Cassie must navigate new abilities and enemies, while trying to survive a war. Cassie is trying to stay alive long enough to figure out how to use the power of her office, and to determine what to do with it when she does.

===Mircea Basarab===
Mircea Basarab is a secondary character. He appears in a spin off, Masks, detailing his history as a five-hundred-year-old master vampire and a member of the Vampire Senate.

===John Pritkin===
John Pritkin is a war mage and a member of the supernatural community's police force. War mages specialize in demon killing. Sent on a new mission, he is tasked with killing the upstart pretender to the Pythia's throne, Cassie Palmer. Later in the series, Pritkin retires from the war mages and becomes the Pythia's new bodyguard.

===Francoise===
Francoise, a poor village girl from seventeenth-century France, was transported to the 21st century following a series of unexpected events. She possesses outdated magic, but no longer faces threat from the Inquisition.
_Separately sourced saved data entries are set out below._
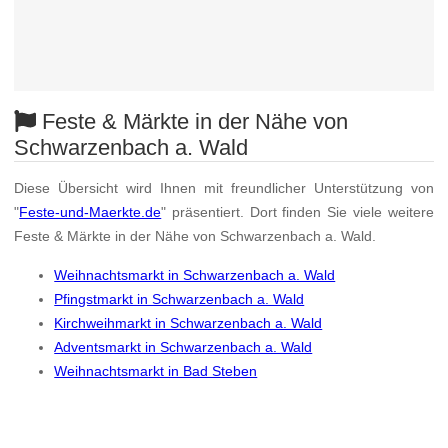
Feste & Märkte in der Nähe von
Schwarzenbach a. Wald
Diese Übersicht wird Ihnen mit freundlicher Unterstützung von
"
Feste-und-Maerkte.de
" präsentiert. Dort finden Sie viele weitere
Feste & Märkte in der Nähe von Schwarzenbach a. Wald.
Weihnachtsmarkt in Schwarzenbach a. Wald
Pfingstmarkt in Schwarzenbach a. Wald
Kirchweihmarkt in Schwarzenbach a. Wald
Adventsmarkt in Schwarzenbach a. Wald
Weihnachtsmarkt in Bad Steben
Her current boyfriend appears ideal, despite being possessed by an ancient demon. Drawing on her past experiences, Francoise focuses on adapting to her new circumstances and securing whatever resources she can.

===Tomas===
Tomas was born the bastard son of a Spanish conquistador who left before giving Tomas a surname. Tomas could have taken on his master's name, once a Spanish nobleman took a liking to him. But after being forcibly changed into a vampire and treated as a slave for four hundred years, Tomas resented this name. Now, all he wants is his hated master dead.

===Kit Marlowe===
Kit Marlowe is a crossover character, appearing in both the Cassandra Palmer and Dorina Basarab series. A spy since Elizabethan times, he currently employs his abilities on behalf of the vampire senate. Of course, Marlowe isn't just any old spy; these days, he runs the senate's spy network and he does it very well. He's best known for his charisma, knowledge, and ruthlessness.

===Billy-Joe===
A 17-year-old Cassie bought an "ugly old necklace" from a pawn shop and discovered that it was haunted by a ghost named Billy Joe. Billy had cheated playing cards and was subsequently shoved into a sack and tossed into the Mississippi River at the age of 29. Cassie and Billy are friends and Billy often works as a spy because practically none of the supernatural community can see him. His work keeps Cassie safe throughout the novels.

===Louis-César===
Louis-César is a master-level vampire and dueling champion of the European Senate.

==Novels==
- Touch the Dark, June 2006, ISBN 978-0-451-46093-6
- Claimed by Shadow, April 2007, ISBN 978-0-451-46152-0
- Embrace the Night, April 2008, ISBN 978-0-451-46199-5
- Curse the Dawn, April 2009, ISBN 978-0-451-41270-6
- Hunt the Moon, June 2011, ISBN 978-0-451-41307-9
- Tempt the Stars, October 2013, ISBN 978-0-451-41905-7
- Masks, March 2014, ASIN B00J0H0NQK
- Reap the Wind, November 2015, ISBN 978-0-451-41907-1
- Ride the Storm, August 2017, ISBN 978-1-101-98998-2
- Brave the Tempest, 2019
- Shatter the earth, February 2020
- Ignite The Fire: Incendiary, September 2021
- Ignite The Fire: Inferno, January 2022
- Hijack The Seas: Seismic, August 2024
- Hijack The Seas: Tsunami (not yet released)

==Short stories==
- The Day of the Dead - currently available on Karen Chances website and also in anthology The Mammoth Book of Vampire Romance.
- The Gauntlet - a Kit Marlowe short, currently available on Karen Chance's website.
- The Queens Witch - a Kit Marlowe short, currently available on Karen Chance's website.
- A Family Affair - a John Pritkin novella, currently available on Karen Chance's website.
- Shadowland - a John Pritkin short, currently available on Karen Chance's website.

==Critical reception==

In 2011, the fifth entry in the series Hunt the Moon received 4.5 stars out of 5 from Romantic Times Book Reviews. "... There is never a dull moment in a Chance novel, as the action speeds from high-stakes action to death-defying exploits guaranteed to keep readers breathless. The evolution reluctant heroine Cassie undertakes as she begins to embrace her powers has been a roller-coaster ride."